Luke 5 paints a very vivid picture of two different groups of people interaction with him. Matthew was not the kind of guy you would expect to be called by Jesus but he didn’t hesitate to leave everything and follow him. Matthew didn’t hide his new found faith rather he threw a party for his friends to meet Jesus.
The religious people were confused by Jesus’ choice of Matthew and why he would want to spend time with Matthew’s friends. Jesus is quick to let the religious leaders know that he came to save anyone who was willing to admit their need for him.
I’m not sure about you but I don’t find myself associating with the outcasts like Matthew. In fact, most would describe me as a religious rather than an outcast of society.
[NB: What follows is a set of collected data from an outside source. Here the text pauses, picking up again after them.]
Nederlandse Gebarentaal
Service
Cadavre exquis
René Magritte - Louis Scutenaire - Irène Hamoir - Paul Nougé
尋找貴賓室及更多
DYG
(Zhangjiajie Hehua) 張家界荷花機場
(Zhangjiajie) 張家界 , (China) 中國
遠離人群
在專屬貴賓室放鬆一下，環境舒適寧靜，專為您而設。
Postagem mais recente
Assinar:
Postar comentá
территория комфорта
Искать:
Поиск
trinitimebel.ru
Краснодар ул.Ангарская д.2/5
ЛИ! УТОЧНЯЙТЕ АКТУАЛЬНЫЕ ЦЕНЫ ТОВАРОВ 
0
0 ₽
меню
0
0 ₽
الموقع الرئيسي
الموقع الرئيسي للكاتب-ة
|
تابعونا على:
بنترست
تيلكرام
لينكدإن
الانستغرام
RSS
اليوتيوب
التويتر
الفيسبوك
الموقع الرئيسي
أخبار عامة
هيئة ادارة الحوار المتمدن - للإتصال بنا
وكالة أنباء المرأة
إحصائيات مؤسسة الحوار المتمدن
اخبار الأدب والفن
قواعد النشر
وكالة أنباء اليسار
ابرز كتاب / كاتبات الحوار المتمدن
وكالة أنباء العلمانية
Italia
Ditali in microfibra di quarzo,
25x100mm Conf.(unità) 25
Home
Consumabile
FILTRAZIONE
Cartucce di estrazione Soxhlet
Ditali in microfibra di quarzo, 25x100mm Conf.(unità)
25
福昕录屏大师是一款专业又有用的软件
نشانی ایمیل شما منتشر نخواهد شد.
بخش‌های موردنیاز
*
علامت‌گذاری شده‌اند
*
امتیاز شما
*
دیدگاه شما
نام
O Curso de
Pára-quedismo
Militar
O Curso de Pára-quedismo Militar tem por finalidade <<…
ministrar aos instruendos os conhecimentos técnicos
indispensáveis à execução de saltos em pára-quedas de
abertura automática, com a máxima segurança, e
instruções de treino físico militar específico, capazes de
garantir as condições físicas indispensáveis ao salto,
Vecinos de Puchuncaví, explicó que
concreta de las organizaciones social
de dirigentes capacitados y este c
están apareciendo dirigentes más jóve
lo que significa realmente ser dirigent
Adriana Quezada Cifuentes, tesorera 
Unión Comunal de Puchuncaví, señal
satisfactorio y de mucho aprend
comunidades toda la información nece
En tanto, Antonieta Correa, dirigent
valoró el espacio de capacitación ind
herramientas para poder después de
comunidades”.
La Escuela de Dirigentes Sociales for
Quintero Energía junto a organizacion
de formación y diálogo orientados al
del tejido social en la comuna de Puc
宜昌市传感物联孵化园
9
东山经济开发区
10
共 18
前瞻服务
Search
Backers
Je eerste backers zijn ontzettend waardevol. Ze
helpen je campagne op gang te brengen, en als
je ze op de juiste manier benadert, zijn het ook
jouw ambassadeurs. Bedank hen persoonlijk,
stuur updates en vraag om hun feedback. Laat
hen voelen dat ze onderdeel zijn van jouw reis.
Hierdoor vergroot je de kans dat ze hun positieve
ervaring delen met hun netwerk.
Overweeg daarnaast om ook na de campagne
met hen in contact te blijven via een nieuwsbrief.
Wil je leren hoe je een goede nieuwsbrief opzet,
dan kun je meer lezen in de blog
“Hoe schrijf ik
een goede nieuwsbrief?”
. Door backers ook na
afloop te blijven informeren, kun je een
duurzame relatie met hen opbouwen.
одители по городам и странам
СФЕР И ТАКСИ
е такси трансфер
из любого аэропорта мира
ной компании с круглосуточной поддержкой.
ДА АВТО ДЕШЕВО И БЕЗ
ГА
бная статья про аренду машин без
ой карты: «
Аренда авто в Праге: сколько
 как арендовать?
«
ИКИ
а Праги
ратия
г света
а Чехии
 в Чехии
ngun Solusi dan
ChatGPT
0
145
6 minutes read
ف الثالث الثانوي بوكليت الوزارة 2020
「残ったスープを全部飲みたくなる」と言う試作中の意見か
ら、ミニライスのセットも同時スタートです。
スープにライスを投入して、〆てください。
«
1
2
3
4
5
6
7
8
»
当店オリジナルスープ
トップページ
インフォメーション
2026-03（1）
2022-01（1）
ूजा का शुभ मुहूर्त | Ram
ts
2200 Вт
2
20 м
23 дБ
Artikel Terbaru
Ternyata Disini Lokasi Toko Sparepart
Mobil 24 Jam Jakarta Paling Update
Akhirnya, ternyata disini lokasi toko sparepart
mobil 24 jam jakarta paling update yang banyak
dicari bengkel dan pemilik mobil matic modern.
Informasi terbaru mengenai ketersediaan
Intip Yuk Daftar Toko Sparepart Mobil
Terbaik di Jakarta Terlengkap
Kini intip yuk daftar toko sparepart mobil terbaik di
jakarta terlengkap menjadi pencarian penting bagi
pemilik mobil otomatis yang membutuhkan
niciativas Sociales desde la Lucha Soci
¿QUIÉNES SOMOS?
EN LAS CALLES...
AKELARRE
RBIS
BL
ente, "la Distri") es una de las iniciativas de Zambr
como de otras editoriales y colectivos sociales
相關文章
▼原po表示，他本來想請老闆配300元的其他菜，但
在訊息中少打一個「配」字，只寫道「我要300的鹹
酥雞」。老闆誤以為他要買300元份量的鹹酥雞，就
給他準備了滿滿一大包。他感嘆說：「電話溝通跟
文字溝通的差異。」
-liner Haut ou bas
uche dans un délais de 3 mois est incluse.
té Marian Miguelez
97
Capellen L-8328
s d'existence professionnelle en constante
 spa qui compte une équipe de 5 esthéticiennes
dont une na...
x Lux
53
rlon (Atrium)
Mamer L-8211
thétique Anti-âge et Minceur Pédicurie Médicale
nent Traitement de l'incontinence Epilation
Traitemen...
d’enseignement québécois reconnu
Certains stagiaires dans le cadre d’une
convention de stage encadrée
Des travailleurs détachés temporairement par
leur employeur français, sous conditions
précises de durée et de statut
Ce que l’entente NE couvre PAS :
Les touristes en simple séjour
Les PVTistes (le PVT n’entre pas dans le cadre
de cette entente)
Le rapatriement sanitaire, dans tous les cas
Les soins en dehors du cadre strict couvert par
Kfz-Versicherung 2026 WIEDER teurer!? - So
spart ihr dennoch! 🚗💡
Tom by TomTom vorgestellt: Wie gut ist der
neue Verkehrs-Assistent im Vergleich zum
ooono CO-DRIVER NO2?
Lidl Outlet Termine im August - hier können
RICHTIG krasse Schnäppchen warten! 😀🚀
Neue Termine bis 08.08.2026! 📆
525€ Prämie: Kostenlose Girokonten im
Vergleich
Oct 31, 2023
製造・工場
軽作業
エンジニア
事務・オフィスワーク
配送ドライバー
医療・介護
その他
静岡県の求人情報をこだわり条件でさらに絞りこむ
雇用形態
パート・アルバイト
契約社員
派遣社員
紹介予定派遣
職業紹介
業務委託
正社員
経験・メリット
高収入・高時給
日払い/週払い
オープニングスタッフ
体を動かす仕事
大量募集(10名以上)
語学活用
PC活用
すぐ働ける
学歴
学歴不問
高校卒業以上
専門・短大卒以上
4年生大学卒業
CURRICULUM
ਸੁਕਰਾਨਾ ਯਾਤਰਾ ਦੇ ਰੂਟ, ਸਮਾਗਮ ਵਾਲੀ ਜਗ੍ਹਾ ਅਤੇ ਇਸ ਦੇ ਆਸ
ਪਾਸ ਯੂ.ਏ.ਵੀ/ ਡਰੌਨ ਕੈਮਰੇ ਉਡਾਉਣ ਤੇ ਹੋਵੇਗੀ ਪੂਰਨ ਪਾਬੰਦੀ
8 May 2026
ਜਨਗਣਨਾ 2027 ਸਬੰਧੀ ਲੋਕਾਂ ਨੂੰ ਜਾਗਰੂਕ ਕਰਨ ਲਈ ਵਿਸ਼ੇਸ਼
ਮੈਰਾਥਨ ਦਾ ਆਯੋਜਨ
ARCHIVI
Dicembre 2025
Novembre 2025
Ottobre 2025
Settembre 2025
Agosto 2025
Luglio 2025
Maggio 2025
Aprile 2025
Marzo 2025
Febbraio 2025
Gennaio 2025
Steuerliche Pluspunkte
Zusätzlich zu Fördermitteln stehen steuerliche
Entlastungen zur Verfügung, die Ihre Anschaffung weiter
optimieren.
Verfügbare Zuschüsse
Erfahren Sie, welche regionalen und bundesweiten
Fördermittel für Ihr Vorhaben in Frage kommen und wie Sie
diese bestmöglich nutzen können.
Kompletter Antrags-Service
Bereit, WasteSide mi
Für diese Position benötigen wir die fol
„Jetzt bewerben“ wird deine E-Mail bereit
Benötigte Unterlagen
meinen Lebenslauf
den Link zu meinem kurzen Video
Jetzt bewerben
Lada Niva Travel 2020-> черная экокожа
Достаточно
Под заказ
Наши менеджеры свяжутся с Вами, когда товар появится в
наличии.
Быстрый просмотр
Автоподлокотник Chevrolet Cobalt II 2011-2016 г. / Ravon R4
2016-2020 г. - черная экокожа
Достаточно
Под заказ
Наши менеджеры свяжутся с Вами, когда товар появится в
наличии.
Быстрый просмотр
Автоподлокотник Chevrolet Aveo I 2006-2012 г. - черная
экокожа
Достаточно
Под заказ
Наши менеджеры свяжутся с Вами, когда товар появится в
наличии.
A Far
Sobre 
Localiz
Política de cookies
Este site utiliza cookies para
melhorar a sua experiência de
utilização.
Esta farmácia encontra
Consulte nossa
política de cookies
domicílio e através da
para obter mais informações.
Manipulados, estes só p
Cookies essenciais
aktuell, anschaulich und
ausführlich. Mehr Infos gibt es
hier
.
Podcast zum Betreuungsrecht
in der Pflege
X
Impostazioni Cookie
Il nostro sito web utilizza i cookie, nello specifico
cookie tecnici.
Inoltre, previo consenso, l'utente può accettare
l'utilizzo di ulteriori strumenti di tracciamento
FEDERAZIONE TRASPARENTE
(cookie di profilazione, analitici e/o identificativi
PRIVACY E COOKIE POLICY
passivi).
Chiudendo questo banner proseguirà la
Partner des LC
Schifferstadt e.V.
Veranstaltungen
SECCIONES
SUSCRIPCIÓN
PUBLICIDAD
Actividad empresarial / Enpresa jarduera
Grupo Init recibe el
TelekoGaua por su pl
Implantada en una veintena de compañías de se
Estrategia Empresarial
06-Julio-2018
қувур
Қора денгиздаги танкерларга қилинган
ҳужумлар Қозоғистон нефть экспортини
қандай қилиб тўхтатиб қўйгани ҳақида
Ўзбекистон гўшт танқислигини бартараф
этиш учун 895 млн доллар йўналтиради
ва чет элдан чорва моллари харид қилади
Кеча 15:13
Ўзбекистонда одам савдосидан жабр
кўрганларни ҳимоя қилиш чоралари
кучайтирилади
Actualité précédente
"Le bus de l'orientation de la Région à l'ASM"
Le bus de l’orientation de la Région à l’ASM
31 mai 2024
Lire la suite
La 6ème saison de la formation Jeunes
BUT I am not religious, I am a forgiven sinner.
This story goes on to tell how Jesus was asked by the religious leaders, “Why do you eat and drink with tax collectors and sinners?”31 Jesus answered them, “It is not the healthy who need a doctor, but the sick. 32 I have not come to call the righteous, but sinners to repentance.” Luke 5: 30-32.
Romans 3:23 tells us “For everyone has sinned; we all fall short of God’s glorious standard.” Even those religious leaders have fallen short. The sad part is they were not willing to admit it in order to find the lifesaving repentance Jesus had to offer.
I am challenged by this recount of Matthew’s calling. I am especially challenged to tell others about how I met my savior and offer them that same forgiveness.
How likely of a disciple are you? Have you accepted the calling of Jesus to follow Him? What do you do to share the truth of Jesus’ forgiveness with others?